Since each codon codes for a single amino acid, the number of codons can represent the maximum number of amino acids that could be incorporated into a polypeptide. Number of amino acids = Number of codons

Find the maximum number of amino acids

Now, simply divide the given 21 nucleotides by 3 nucleotides/codon to find the maximum number of amino acids. Number of amino acids = \( \frac{21 \text{ nucleotides}}{3 \text{ nucleotides/codon}} \) = 7 amino acids Based on this calculation, the correct answer is: (B) 7

Key concepts

Amino Acids

Amino acids are the building blocks of proteins, much like bricks are to a building. Each amino acid has a decisive role in shaping the protein's structure and determining its function. There are 20 different amino acids that combine in various sequences to form an incredibly wide variety of proteins. Each amino acid is distinguished by its unique side chain, known as an R group, which can affect the amino acid's properties such as polarity, charge, and hydrophobicity.

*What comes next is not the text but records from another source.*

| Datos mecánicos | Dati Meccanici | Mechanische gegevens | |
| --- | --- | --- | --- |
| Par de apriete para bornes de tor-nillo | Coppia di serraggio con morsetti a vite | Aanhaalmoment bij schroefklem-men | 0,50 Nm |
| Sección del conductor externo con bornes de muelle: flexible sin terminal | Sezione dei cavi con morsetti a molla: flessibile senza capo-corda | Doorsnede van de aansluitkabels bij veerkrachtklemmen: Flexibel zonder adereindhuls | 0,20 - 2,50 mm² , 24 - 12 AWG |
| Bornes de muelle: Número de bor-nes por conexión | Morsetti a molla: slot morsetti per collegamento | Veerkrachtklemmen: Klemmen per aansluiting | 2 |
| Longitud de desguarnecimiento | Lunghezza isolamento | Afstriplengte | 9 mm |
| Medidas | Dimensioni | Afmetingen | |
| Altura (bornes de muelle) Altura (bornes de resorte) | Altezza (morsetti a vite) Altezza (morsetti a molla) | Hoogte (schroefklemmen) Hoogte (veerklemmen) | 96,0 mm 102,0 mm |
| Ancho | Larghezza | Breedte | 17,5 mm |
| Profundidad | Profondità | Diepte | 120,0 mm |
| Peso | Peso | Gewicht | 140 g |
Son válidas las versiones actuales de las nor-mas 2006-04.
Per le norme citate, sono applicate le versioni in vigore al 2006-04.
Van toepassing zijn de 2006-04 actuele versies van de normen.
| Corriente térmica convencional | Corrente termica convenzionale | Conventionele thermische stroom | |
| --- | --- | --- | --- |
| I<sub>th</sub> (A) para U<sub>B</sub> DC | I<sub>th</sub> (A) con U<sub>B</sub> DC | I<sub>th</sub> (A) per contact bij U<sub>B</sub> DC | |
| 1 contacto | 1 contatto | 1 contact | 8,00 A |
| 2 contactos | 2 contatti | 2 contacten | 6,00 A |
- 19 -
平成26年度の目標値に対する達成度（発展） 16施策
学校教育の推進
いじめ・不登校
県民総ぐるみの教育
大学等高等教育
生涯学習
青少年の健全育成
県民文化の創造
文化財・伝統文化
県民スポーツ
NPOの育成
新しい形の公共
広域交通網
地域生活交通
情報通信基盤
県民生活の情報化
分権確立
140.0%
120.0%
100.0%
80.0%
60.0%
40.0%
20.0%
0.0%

When discussing polypeptide synthesis, it's essential to consider that a string of amino acids forms a polypeptide chain through peptide bonds. This process occurs in cells through a series of complex biological mechanisms, translating genetic information into functional proteins. Understanding the nature of amino acids is pivotal as they not only contribute to the structure but also play a significant part in the biochemical functions within living organisms.

mRNA Codons

Messenger RNA (mRNA) is a type of RNA that conveys genetic information from DNA to the ribosome, where proteins are synthesized. This information is translated into a sequence of amino acids via codons. Each mRNA codon is comprised of three nucleotides, and each codon specifies a particular amino acid.

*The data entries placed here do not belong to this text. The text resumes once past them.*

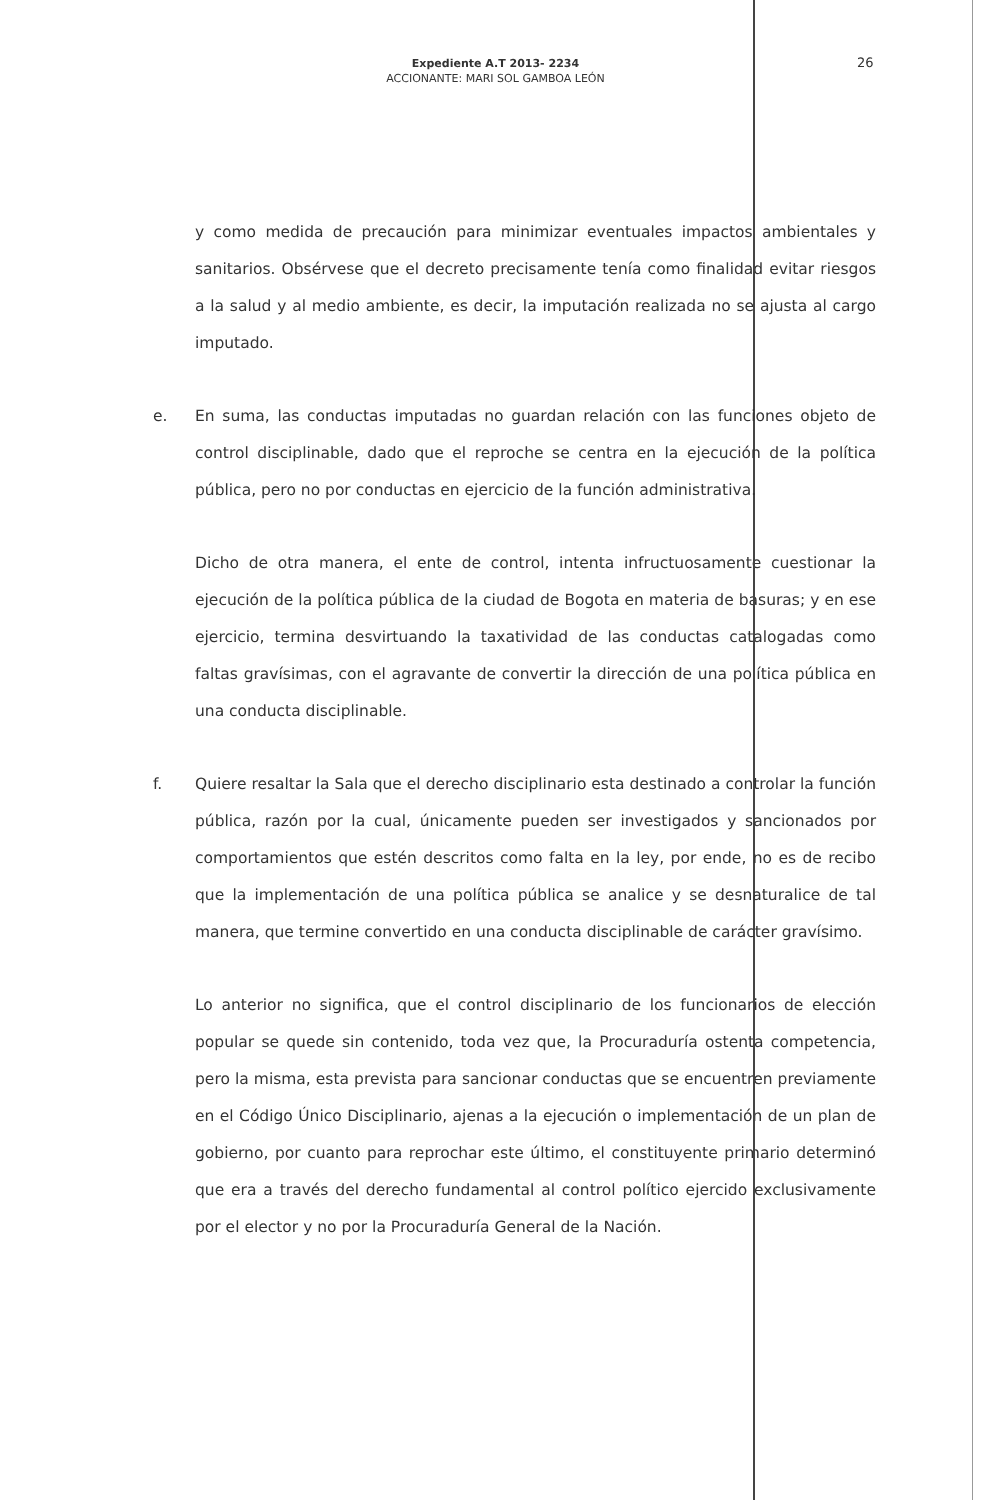Expediente A.T 2013- 2234
ACCIONANTE: MARI SOL GAMBOA LEÓN
26
y como medida de precaución para minimizar eventuales impactos ambientales y sanitarios. Obsérvese que el decreto precisamente tenía como finalidad evitar riesgos a la salud y al medio ambiente, es decir, la imputación realizada no se ajusta al cargo imputado.
e. En suma, las conductas imputadas no guardan relación con las funciones objeto de control disciplinable, dado que el reproche se centra en la ejecución de la política pública, pero no por conductas en ejercicio de la función administrativa.
Dicho de otra manera, el ente de control, intenta infructuosamente cuestionar la ejecución de la política pública de la ciudad de Bogota en materia de basuras; y en ese ejercicio, termina desvirtuando la taxatividad de las conductas catalogadas como faltas gravísimas, con el agravante de convertir la dirección de una política pública en una conducta disciplinable.
f. Quiere resaltar la Sala que el derecho disciplinario esta destinado a controlar la función pública, razón por la cual, únicamente pueden ser investigados y sancionados por comportamientos que estén descritos como falta en la ley, por ende, no es de recibo que la implementación de una política pública se analice y se desnaturalice de tal manera, que termine convertido en una conducta disciplinable de carácter gravísimo.
Lo anterior no significa, que el control disciplinario de los funcionarios de elección popular se quede sin contenido, toda vez que, la Procuraduría ostenta competencia, pero la misma, esta prevista para sancionar conductas que se encuentren previamente en el Código Único Disciplinario, ajenas a la ejecución o implementación de un plan de gobierno, por cuanto para reprochar este último, el constituyente primario determinó que era a través del derecho fundamental al control político ejercido exclusivamente por el elector y no por la Procuraduría General de la Nación.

For example, the codon AUG codes for the amino acid methionine and also serves as the start signal for protein synthesis. The genetic code, which maps mRNA codons to amino acids, is nearly universal, exhibiting only slight variations across different organisms. The codons act as a triplet code, a three-nucleotide sequence, and there are 64 possible codons encoding for the 20 amino acids, with some redundancy (certain amino acids can be encoded by more than one codon) and three stop codons signaling the end of translation.

Protein Encoding

Protein encoding is a fundamental concept that explains how genetic information is used to create proteins, the workhorses of the cell. It starts with transcription, where a segment of DNA is copied into mRNA. The mRNA then undergoes translation, a process through which ribosomes read the sequence of mRNA codons and assemble amino acids into a polypeptide chain that will fold into a functional protein.

The genetic code on the mRNA is like the blueprint for constructing the protein with a specific sequence of amino acids. Protein encoding is highly efficient; for instance, in the given exercise, 21 nucleotides of mRNA, through the genetic code, have the potential to be translated into a polypeptide of 7 amino acids. Practically, protein synthesis is a highly regulated process and involves complex interaction among various cellular components, ensuring that proteins are synthesized accurately according to the genetic instructions.